Figure majeure de la country, mais aussi familière de l’univers rock, Dolly Parton, décédée hier, suscite une pluie d’hommages.
Paul McCartney, Elton John, Mick Jagger, Joan Jett ou encore Jack White ne sont pas les seuls à saluer la mémoire de l’icône américaine. Le grand public aussi!
Il y a des artistes qu’on écoute. Et puis il y a ceux qui reviennent, génération après génération, comme s’ils n’avaient jamais vraiment quitté la bande-son collective. Dolly Parton appartient clairement à la deuxième catégorie.
Ce 26 août, la chanteuse américaine connaît un spectaculaire regain d’intérêt sur Deezer. D’après les données communiquées par la plateforme, elle est devenue l’artiste la plus populaire au monde sur Deezer, et se classe deuxième en France. Son catalogue a enregistré, entre le 25 et le 26 août, une hausse de 282% des streams en France et de 101% dans le monde.

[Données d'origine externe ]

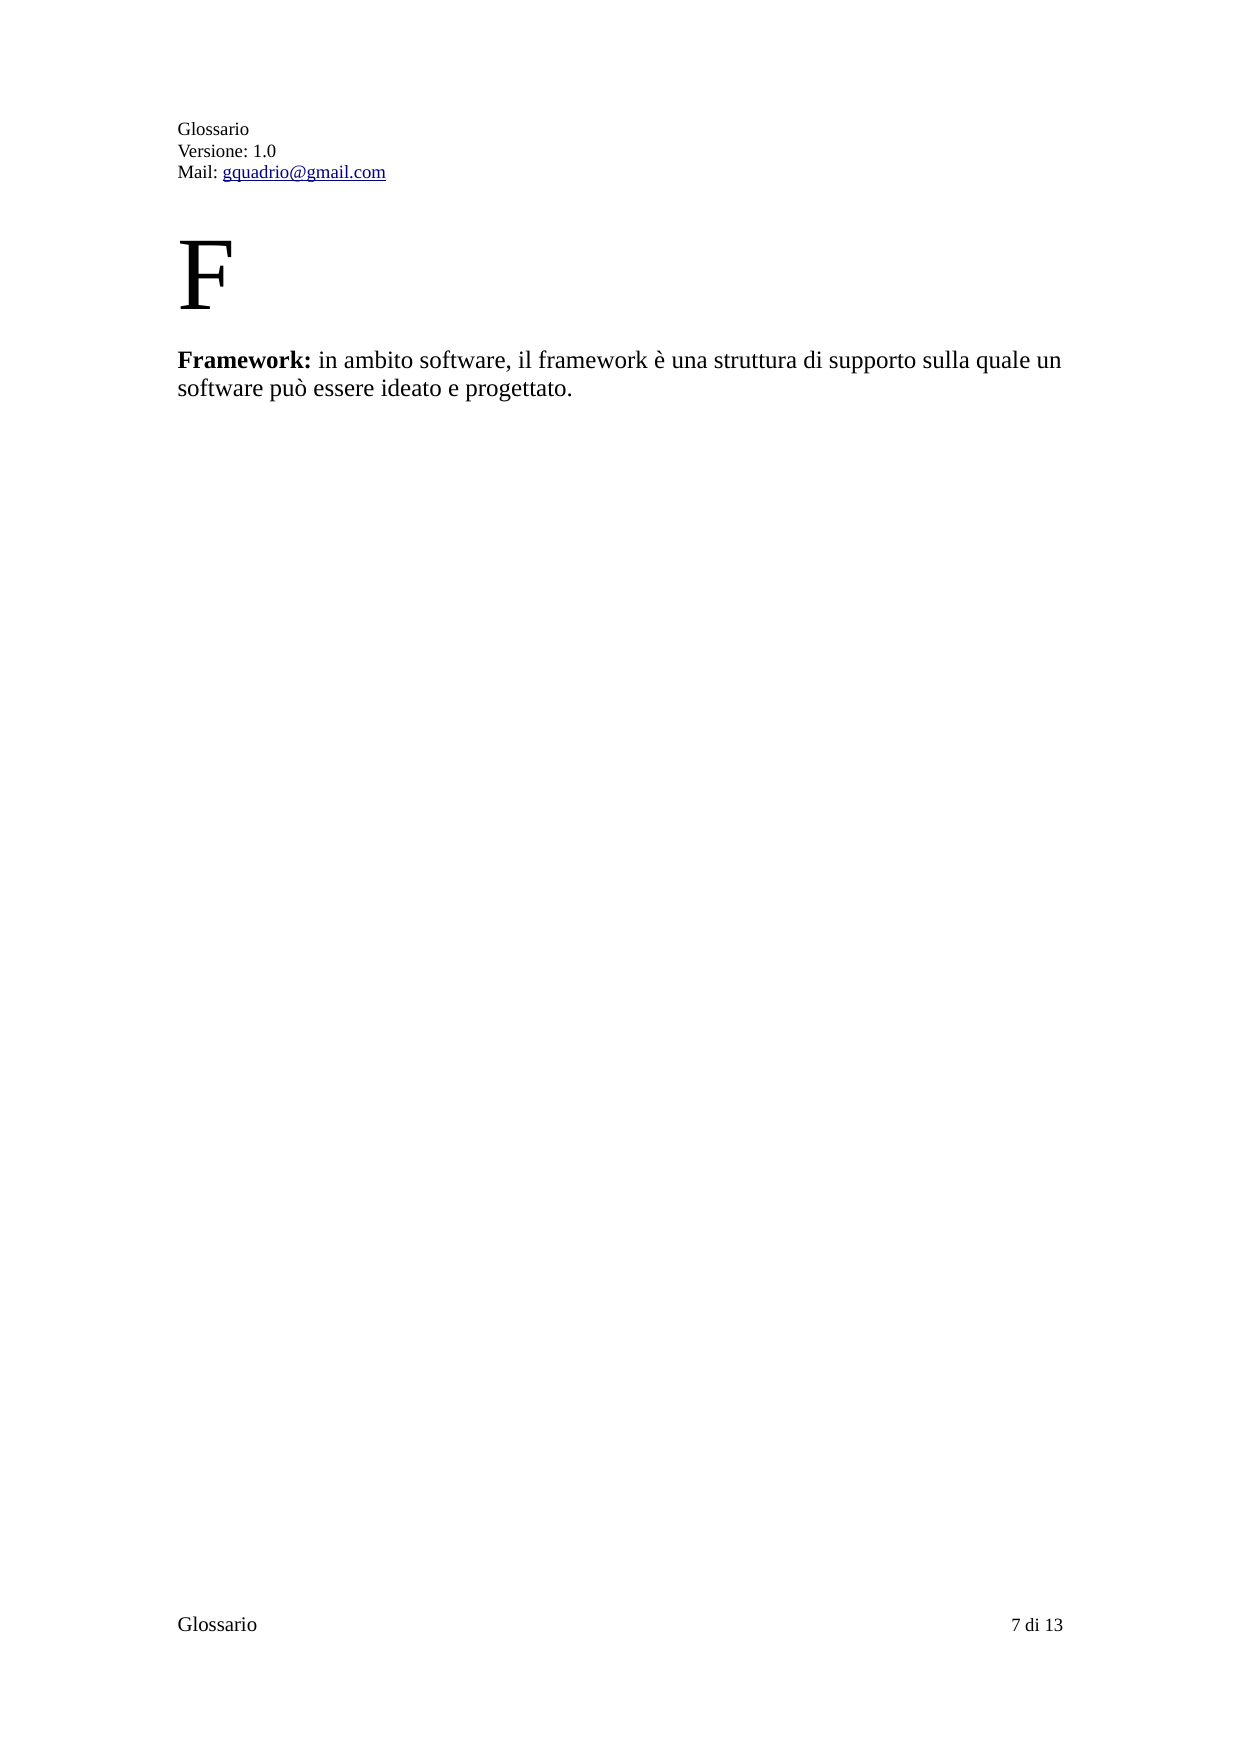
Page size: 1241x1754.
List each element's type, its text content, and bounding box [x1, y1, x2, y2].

Et bien sûr, « Jolene » n’est jamais très loin
Dans cette remontée en flèche, un titre se détache : « Jolene ». Le classique de 1973 se hisse actuellement à la 4ᵉ place mondiale sur Deezer et à la 9ᵉ place en France.
Ce n’est pas vraiment une surprise. Avec son refrain obsédant, sa guitare tendue et son histoire de rivalité amoureuse racontée sans détour, « Jolene » possède ce genre d’efficacité qui traverse les décennies. Dolly Parton a sorti le morceau en 1973, sur l’album Jolene, publié en 1974. Le titre est devenu son deuxième numéro un country.
Et si tu viens du rock, tu connais probablement déjà ce phénomène : les grandes chansons n’ont pas besoin de rester enfermées dans leur genre d’origine. Elles circulent. Elles sont reprises, samplées, redécouvertes, placées dans des séries ou simplement retrouvées par une nouvelle génération.
Dolly Parton en est un cas d’école.
Une playlist française qui ressemble à une petite leçon de pop
En France, les cinq titres de Dolly Parton qui dominent actuellement les écoutes sont » Jolene « , » I Will Always Love You « , « 9 to 5 « , » Islands in the Stream » et » Here You Come Again « .
Autrement dit, son succès actuel ne repose pas sur un seul tube. C’est tout son catalogue qui remonte à la surface.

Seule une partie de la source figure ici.